Wenn Hippies in die Jahre kommen

Doris Dörries Komödie "Alles inklusive" erzählt einen Mutter-Tochter-Konflikt.

Ingrid hat bessere Zeiten erlebt im spanischen Küstenstädtchen Torremolinos. In den 70er Jahren war sie als Hippie-Mädchen dort, trug Blumen im Haar und sonst wenig am Leib, lebte mit der Tochter in einem Zelt, schmiedete Schmuck und versuchte so lässig und unverklemmt zu sein, wie man es von einem Blumenkind erwartet. Oft war das anstrengend.

Inzwischen ist Ingrid in die Jahre gekommen, gerade wurde sie an der Hüfte operiert, und ihre Tochter bezahlt ihr eine Billig-Reise an den Ort ihrer Flower-Power-Jugend. Nun humpelt Ingrid an Fast-Food-Frühstücksbuffets entlang und muss sich von miesen Alleinunterhaltern mit peinlichen Spielchen animieren lassen. Wenigstens gibt es Alkohol. Alles inklusive.

Doris Dörrie interessiert sich für die Verlogenheiten des Lebens, für Menschen, die einmal etwas ganz anderes wollten, dann aber doch die alte Lektion lernen mussten: Dass das Leben sich nicht planen lässt und Schuld auch mit den Jahren nicht vergeht. Ingrid war und ist eine Egoistin, darunter hat die Tochter gelitten. Schon als Kind musste Apple sich verantwortlich fühlen für die Frau mit den Blumen im Haar und hat sich eingerichtet im Hader. Mit Männern kommt Apple nicht klar, sie lässt sich ausnutzen, verfällt in dieselben Muster. Und sie kennt die Schuldige: die Hippie-Mutter, die nie wirklich Verantwortung übernehmen wollte.

In "Alles inklusive" erzählt Dörrie vor Urlaubskulisse von einem Generationenkonflikt, von alternden Rebellen und Kindern, denen Selbst- und Urvertrauen fehlen, um richtig erwachsen zu werden. Sie erzählt von Menschen, die sich arrangieren in ihren schiefen Lebensläufen, und gerade darin Tapferkeit und Menschlichkeit beweisen.

Das ist komisch wegen des Umfelds, denn natürlich kann man es lustig finden, wenn Menschen freiwillig nach Spanien reisen, um in schlechten Hotels schlechte Drinks zu konsumieren, und glauben, sie gönnten sich etwas Gutes. Doch lässt Dörrie ihre Zuschauer nie befreit lachen, es steckt zu viel Vergeblichkeit, zu viel Enttäuschung, zu viel Fremdscham in ihren Geschichten. Ihre Komödien sind immer traurig im Kern und leider auch ein wenig zu gutmeinend, zu pädagogisch.

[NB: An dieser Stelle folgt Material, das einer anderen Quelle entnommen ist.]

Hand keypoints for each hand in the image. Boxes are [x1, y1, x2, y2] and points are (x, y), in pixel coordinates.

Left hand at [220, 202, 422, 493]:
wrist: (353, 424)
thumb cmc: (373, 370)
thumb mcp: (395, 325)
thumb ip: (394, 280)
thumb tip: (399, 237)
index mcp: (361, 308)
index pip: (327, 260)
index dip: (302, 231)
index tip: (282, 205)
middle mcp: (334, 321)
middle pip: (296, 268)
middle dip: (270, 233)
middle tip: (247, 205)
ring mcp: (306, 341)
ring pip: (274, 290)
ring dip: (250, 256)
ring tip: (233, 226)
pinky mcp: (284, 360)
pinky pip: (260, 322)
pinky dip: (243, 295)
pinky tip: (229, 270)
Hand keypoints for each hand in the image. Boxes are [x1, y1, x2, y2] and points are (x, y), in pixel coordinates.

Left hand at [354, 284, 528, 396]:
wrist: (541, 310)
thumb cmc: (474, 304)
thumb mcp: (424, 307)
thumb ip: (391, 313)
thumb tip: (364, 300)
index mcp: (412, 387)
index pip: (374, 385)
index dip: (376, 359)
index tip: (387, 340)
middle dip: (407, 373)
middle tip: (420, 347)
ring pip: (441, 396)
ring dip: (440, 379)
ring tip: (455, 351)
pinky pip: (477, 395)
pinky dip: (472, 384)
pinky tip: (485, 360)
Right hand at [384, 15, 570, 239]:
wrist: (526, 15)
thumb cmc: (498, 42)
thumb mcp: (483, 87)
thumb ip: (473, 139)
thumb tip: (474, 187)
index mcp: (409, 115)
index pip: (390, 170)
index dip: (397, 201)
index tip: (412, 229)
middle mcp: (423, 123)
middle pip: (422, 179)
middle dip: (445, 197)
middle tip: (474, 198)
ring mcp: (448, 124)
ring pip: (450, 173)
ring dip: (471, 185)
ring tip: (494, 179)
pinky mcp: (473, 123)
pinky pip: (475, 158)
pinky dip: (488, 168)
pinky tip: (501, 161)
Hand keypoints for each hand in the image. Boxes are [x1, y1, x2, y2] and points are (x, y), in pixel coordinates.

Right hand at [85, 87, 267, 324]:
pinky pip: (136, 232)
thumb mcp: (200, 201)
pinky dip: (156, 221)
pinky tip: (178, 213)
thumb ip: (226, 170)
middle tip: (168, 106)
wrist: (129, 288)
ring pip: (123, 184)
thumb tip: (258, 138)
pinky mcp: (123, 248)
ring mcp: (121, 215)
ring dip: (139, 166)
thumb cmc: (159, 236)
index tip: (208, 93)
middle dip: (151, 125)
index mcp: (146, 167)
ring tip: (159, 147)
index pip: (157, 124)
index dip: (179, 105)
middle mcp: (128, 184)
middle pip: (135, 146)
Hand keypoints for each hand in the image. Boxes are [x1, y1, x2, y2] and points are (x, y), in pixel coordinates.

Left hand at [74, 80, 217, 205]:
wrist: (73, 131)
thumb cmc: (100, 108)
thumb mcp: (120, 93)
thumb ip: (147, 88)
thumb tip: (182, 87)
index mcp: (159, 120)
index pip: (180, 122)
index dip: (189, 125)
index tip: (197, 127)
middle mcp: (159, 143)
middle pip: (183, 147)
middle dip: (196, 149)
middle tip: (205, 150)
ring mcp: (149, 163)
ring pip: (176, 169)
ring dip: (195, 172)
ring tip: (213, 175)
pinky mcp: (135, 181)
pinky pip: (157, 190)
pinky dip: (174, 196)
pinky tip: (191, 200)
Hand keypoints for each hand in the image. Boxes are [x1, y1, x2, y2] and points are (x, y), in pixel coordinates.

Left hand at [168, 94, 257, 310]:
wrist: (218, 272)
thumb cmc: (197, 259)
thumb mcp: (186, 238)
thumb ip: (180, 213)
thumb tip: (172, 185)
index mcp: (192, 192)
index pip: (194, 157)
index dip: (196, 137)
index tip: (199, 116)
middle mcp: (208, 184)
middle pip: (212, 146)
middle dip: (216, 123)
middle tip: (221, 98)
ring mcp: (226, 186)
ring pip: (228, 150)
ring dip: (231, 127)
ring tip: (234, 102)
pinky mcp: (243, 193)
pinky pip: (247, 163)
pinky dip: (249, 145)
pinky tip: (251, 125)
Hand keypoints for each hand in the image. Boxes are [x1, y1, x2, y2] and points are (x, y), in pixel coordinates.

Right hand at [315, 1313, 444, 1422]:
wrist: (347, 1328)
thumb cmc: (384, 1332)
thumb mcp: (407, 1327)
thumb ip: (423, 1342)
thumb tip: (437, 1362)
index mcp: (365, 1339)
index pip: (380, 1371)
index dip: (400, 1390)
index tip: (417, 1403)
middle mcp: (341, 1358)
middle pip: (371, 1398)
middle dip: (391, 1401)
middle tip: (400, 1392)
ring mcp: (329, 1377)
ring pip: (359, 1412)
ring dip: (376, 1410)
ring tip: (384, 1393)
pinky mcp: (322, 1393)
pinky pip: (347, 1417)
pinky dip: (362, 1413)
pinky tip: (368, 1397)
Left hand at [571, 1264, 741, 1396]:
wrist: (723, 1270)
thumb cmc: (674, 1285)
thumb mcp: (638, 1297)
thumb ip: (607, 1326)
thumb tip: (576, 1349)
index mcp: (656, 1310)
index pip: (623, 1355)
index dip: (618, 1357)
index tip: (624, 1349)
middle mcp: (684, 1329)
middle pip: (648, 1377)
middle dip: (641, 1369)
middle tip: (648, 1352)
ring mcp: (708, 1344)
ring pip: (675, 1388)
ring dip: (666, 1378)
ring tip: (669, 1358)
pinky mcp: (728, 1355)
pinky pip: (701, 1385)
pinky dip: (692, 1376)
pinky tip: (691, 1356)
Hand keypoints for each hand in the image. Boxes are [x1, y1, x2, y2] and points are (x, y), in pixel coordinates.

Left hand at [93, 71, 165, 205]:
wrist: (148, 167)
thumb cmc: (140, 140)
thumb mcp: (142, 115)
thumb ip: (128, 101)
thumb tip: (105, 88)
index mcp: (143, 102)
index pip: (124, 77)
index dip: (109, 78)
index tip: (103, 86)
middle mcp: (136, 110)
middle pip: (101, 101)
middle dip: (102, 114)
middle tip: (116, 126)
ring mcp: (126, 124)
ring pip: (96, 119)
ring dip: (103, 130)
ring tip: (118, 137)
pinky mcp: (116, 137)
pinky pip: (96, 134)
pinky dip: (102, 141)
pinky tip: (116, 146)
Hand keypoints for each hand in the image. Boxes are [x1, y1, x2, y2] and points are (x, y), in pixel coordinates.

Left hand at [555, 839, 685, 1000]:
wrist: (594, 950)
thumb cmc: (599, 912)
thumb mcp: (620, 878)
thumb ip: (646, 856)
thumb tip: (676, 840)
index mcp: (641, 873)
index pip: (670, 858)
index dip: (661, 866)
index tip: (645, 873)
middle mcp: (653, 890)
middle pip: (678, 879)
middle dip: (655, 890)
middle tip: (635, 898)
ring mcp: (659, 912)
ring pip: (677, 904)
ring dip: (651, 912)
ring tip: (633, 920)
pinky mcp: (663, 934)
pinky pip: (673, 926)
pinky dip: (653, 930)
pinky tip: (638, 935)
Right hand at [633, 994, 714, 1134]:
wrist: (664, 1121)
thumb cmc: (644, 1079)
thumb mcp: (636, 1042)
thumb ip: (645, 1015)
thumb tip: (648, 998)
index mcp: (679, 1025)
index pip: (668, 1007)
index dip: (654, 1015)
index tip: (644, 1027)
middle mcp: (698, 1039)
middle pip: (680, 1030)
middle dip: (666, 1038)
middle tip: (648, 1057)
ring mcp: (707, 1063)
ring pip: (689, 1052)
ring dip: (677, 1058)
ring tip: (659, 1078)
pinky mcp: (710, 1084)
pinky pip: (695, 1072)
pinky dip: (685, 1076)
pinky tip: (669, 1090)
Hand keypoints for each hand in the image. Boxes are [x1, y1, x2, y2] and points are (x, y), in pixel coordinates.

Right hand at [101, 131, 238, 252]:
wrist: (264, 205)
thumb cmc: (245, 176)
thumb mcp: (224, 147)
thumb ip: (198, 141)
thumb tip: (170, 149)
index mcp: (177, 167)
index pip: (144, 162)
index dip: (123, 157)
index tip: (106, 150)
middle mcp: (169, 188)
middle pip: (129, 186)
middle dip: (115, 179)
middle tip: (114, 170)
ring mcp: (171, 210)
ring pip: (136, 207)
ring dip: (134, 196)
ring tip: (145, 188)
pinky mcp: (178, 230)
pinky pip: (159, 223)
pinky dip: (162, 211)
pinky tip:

Doch "Alles inklusive" lohnt sich trotzdem, denn Dörrie ist eine hellsichtige Chronistin unserer Zeit, die einen Blick hat für das Auseinanderklaffen von Wunsch und Wirklichkeit und für das Leben, das immer im Niemandsland dazwischen gelebt werden muss. Dörrie schafft gebrochene Helden, die man mag, und sie hat mit Hannelore Elsner und Nadja Uhl zwei Hauptdarstellerinnen, die dem Klischee genug Widerborstigkeit entgegensetzen. Sie füllen ihre Figuren zwar aus, doch sie nehmen sie nicht ganz so ernst wie Dörrie. Das gibt der Alt-68er-Komödie an der spanischen Küste die Leichtigkeit, die wahre Tragödien brauchen.